サンタクルスとのビッグマッチに勝利し、2階級制覇を達成したフランプトン。
今後はどのような路線でいくのだろうか。スコット・クイッグ、レオ・サンタクルスというマッチメークを見ると、ビッグマッチ路線にあまり躊躇がないタイプに思えるのだが。

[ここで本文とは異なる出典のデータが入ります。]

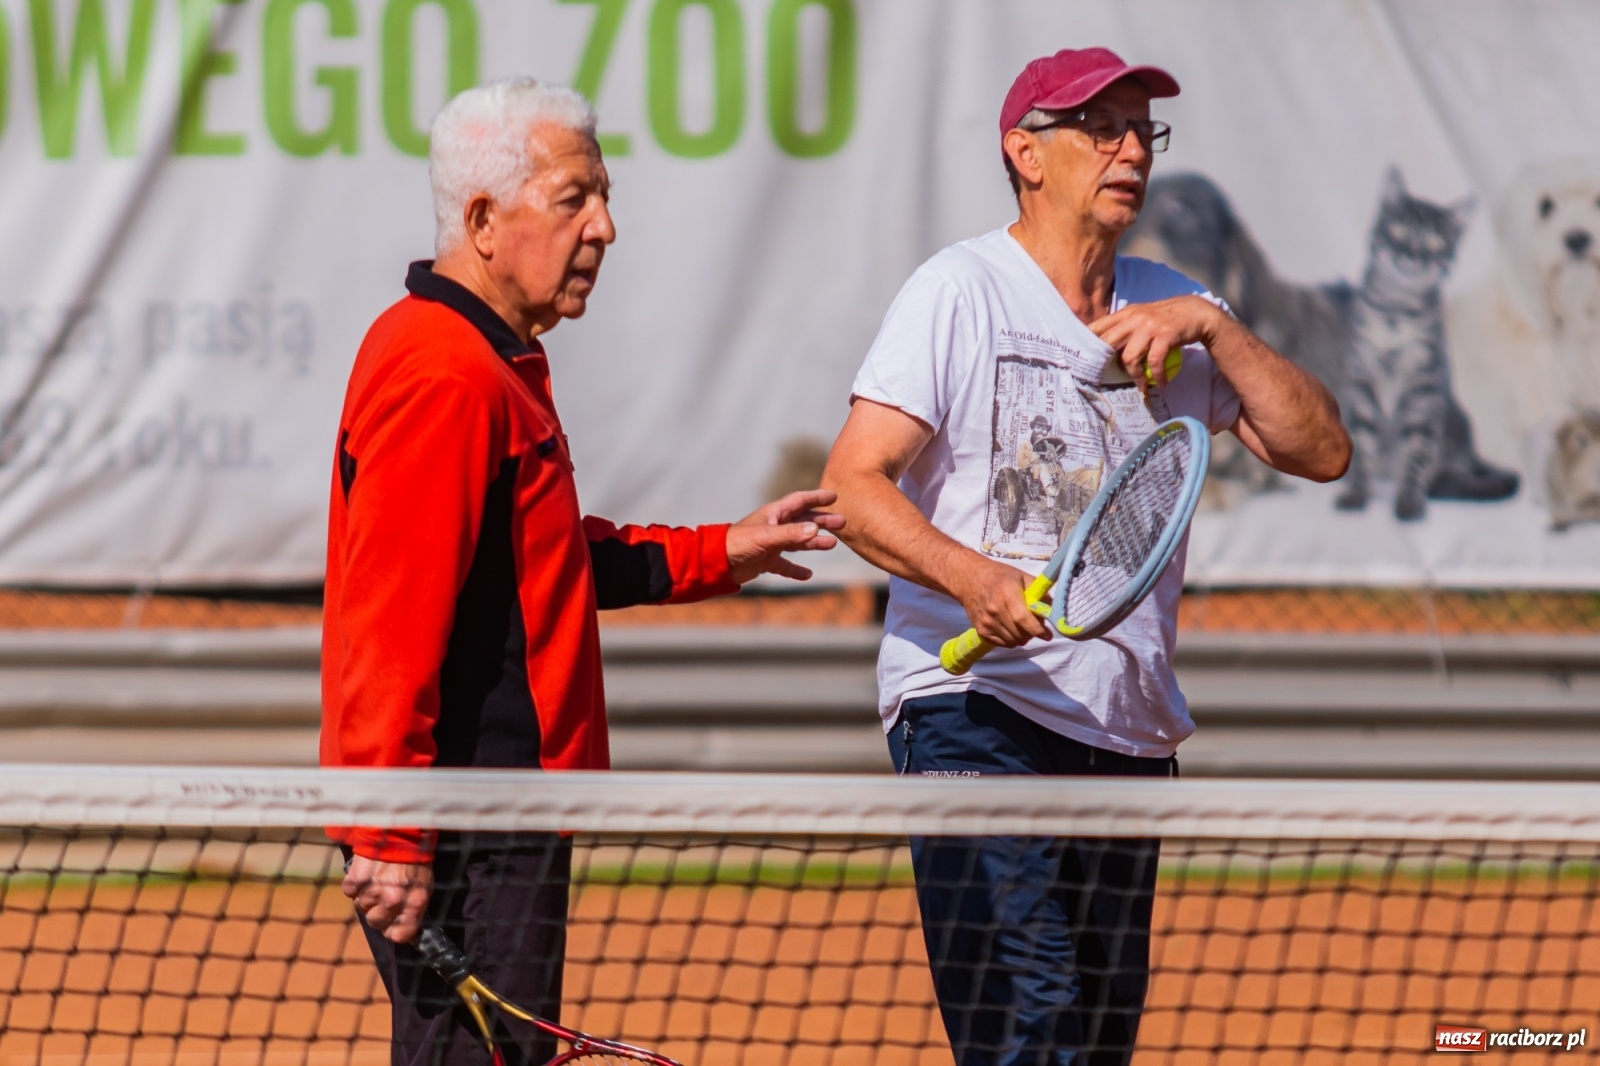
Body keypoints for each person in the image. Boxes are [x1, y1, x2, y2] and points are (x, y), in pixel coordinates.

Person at [821, 48, 1350, 1065]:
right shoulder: (959, 290)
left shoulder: (1175, 301)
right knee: (1033, 1022)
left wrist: (1211, 327)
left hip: (1126, 726)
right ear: (1025, 151)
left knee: (1095, 1038)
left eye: (1140, 131)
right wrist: (973, 580)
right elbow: (853, 486)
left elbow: (1320, 450)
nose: (1127, 151)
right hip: (974, 715)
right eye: (1098, 128)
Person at [321, 78, 843, 1065]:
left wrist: (724, 550)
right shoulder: (446, 374)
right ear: (482, 220)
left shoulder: (483, 361)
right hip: (471, 827)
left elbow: (544, 562)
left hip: (493, 822)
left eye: (602, 196)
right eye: (575, 199)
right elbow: (392, 629)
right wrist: (389, 837)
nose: (605, 225)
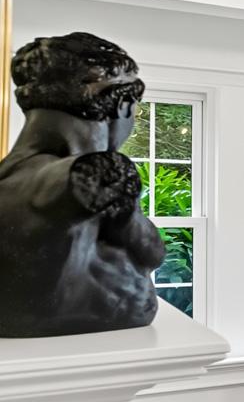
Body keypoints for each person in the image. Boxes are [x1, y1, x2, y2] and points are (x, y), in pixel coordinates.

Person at [0, 32, 165, 336]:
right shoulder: (98, 174)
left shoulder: (10, 174)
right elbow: (153, 254)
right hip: (95, 352)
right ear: (123, 105)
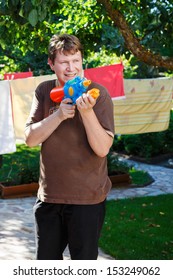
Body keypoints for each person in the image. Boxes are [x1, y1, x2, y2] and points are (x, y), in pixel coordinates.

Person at [25, 33, 115, 260]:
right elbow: (30, 139)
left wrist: (86, 112)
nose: (71, 68)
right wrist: (58, 116)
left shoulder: (99, 94)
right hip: (49, 198)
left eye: (76, 61)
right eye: (64, 62)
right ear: (51, 63)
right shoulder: (43, 91)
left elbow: (102, 148)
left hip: (87, 199)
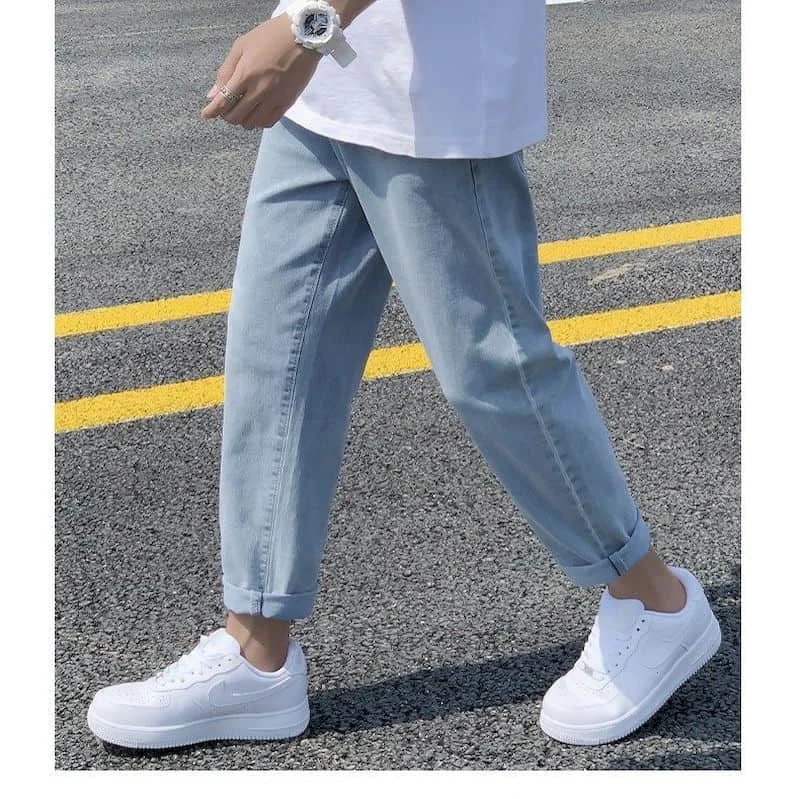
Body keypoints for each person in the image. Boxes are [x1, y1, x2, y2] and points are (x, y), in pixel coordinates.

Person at [86, 0, 721, 750]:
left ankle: (654, 599)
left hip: (434, 93)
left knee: (492, 368)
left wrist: (306, 26)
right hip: (323, 92)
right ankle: (257, 650)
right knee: (276, 362)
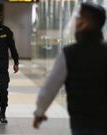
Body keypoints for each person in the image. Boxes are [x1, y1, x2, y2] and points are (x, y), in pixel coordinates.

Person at [33, 3, 107, 135]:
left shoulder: (69, 53)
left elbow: (50, 87)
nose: (75, 21)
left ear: (84, 23)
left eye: (78, 17)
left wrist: (39, 112)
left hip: (82, 124)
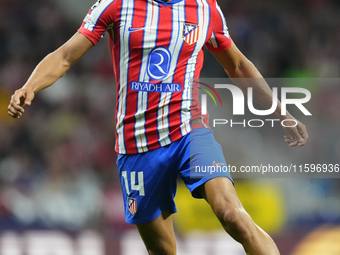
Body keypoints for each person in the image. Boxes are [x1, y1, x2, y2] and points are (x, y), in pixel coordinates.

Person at [8, 0, 309, 254]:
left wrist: (282, 112)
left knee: (233, 215)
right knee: (162, 251)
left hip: (189, 131)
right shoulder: (118, 5)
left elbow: (238, 65)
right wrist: (30, 86)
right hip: (137, 146)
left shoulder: (205, 8)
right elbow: (65, 55)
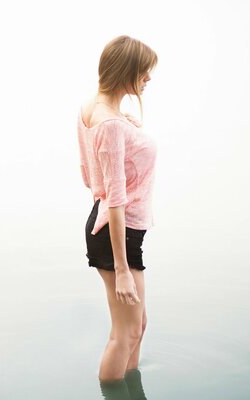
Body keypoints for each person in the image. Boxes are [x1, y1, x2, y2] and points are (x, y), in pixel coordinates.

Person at [77, 35, 158, 383]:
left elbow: (92, 170)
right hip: (116, 232)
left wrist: (123, 123)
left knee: (136, 326)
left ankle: (131, 383)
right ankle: (114, 390)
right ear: (127, 72)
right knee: (124, 333)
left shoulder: (96, 108)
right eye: (143, 72)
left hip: (118, 229)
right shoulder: (109, 125)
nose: (148, 79)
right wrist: (123, 269)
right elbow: (115, 197)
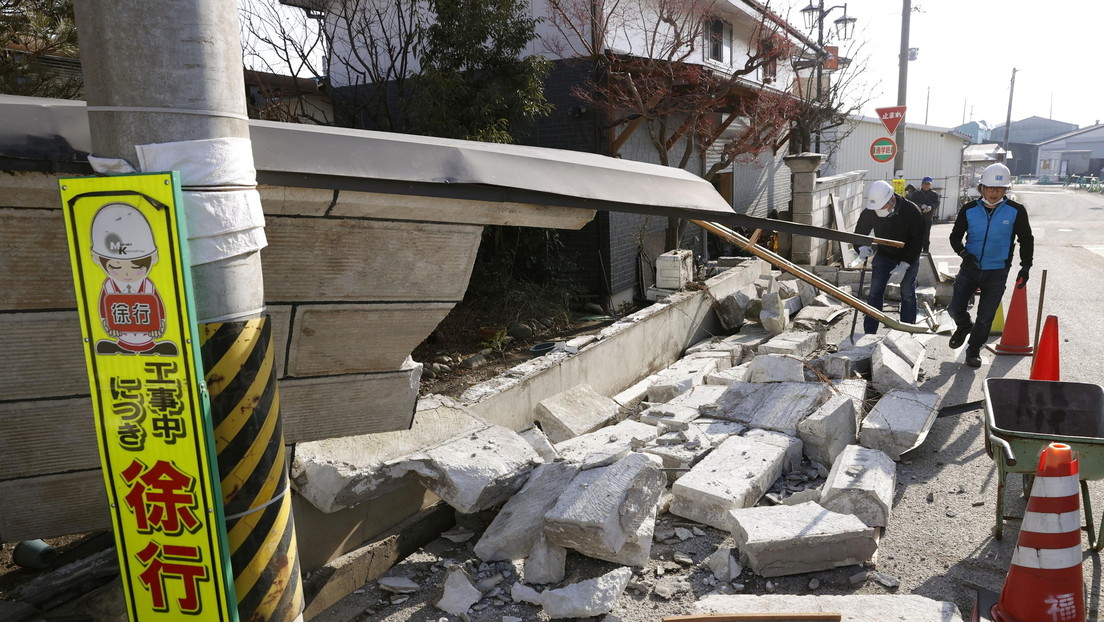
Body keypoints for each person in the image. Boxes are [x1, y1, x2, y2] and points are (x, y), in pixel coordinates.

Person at [947, 162, 1034, 368]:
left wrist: (1026, 266)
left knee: (986, 317)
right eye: (990, 188)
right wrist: (963, 253)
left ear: (1005, 189)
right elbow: (955, 237)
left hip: (997, 271)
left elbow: (1026, 239)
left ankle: (973, 350)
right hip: (970, 268)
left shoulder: (1016, 211)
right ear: (982, 188)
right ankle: (963, 325)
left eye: (1000, 188)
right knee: (954, 309)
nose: (995, 192)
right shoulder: (968, 209)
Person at [853, 179, 926, 335]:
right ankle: (869, 333)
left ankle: (906, 332)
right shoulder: (870, 211)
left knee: (907, 294)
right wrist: (860, 247)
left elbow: (917, 241)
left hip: (908, 257)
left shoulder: (911, 211)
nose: (879, 211)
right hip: (884, 256)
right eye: (876, 208)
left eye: (882, 207)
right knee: (874, 294)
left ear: (892, 199)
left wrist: (905, 263)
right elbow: (859, 233)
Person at [907, 176, 940, 253]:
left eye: (928, 184)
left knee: (926, 236)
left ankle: (925, 252)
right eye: (925, 184)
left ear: (931, 185)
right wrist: (920, 205)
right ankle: (915, 252)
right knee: (916, 235)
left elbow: (937, 203)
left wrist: (931, 207)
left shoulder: (934, 194)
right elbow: (912, 202)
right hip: (917, 218)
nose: (926, 185)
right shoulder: (916, 193)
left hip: (928, 218)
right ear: (922, 184)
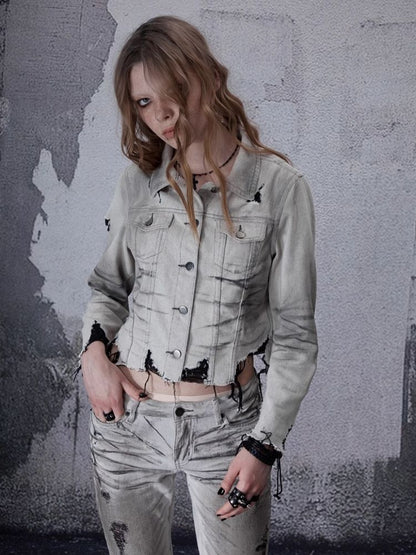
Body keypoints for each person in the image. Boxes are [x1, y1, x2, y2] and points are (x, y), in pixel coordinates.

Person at [80, 15, 318, 555]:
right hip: (127, 423)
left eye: (174, 92)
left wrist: (264, 445)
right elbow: (108, 289)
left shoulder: (281, 189)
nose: (161, 115)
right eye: (144, 102)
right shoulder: (138, 181)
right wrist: (92, 357)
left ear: (207, 77)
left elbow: (295, 337)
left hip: (227, 428)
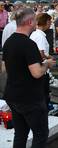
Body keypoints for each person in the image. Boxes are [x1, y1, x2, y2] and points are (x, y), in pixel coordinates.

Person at [2, 8, 55, 148]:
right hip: (30, 98)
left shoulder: (8, 42)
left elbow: (4, 68)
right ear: (30, 22)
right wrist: (47, 64)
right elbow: (37, 72)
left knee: (20, 134)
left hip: (13, 94)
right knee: (40, 134)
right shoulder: (29, 44)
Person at [30, 13, 53, 109]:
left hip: (36, 68)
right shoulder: (40, 36)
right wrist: (49, 59)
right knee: (44, 95)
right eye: (50, 21)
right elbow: (40, 53)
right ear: (47, 22)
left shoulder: (34, 34)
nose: (51, 23)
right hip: (42, 69)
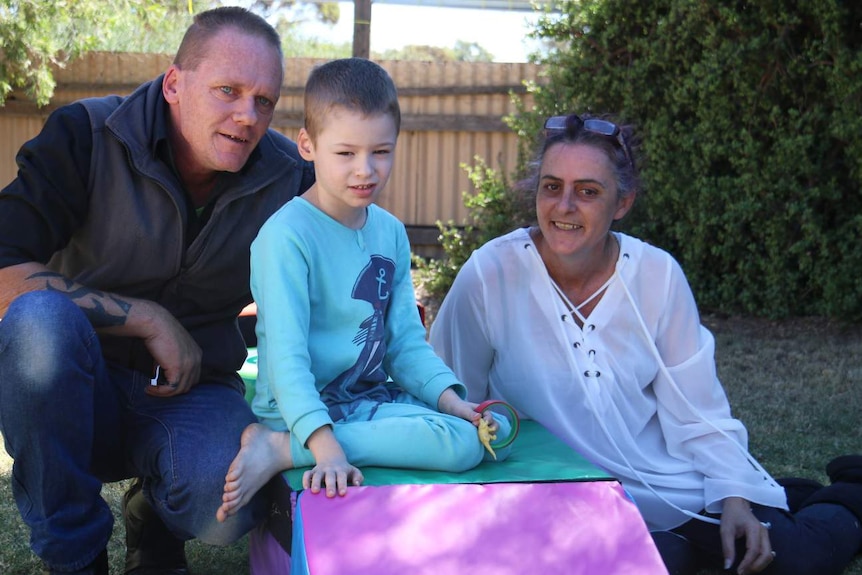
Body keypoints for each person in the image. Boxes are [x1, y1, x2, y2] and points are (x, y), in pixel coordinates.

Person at [429, 113, 862, 575]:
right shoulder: (491, 273)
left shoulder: (657, 275)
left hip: (670, 485)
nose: (564, 206)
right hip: (569, 501)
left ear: (622, 202)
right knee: (661, 563)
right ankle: (778, 495)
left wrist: (736, 499)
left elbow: (699, 411)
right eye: (552, 186)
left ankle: (849, 491)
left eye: (588, 191)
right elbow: (449, 396)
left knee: (793, 560)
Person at [0, 7, 314, 575]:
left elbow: (347, 271)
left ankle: (156, 521)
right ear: (175, 84)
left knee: (228, 504)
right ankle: (75, 559)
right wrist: (143, 317)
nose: (247, 115)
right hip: (75, 387)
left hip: (196, 390)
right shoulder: (85, 135)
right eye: (228, 90)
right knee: (37, 322)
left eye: (264, 101)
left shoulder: (291, 178)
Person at [215, 57, 508, 523]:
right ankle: (281, 448)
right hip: (301, 411)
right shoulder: (286, 236)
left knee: (493, 426)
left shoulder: (389, 231)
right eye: (346, 153)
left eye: (381, 152)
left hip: (367, 400)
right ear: (307, 146)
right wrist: (324, 446)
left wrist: (454, 402)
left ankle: (297, 446)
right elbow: (287, 361)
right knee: (460, 445)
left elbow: (406, 344)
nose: (365, 170)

「クイッグがフランプトンに敗れる!! 英国スター対決は凡戦の末にフランプトンに軍配が上がる」

これからもフェザー級でいくのであれば、とりあえずの標的はゲイリー・ラッセルJr.だろうか。両者ともに防衛戦を1度ほど挟んで2017年初めころに実現してくれれば最高である。何となくラッセルが勝ちそうな気がするが。もしくはオスカル・バルデス戦でもいいな。というか、その前にサンタクルスとの再戦か?
まあ、どうなるかはわからないが。

「ゲイリー・ラッセルがロマチェンコに熱烈片思い? ハイランド戦を2RTKOで圧勝防衛!!」

とりあえずS・バンタム級に戻してのリゴンドー戦というのだけは止めていただきたい。
今回の試合を観て、フランプトンがリゴンドーに勝てないのはさらにはっきりしたし、第一アイツの試合はクソつまらない。どうかこのままリゴンドーはシカトし続けて、蚊帳の外でビッグマッチを開催していただきたいと思う。
ギジェルモ・リゴンドーが大嫌いな人間の自分勝手で切なる願いである。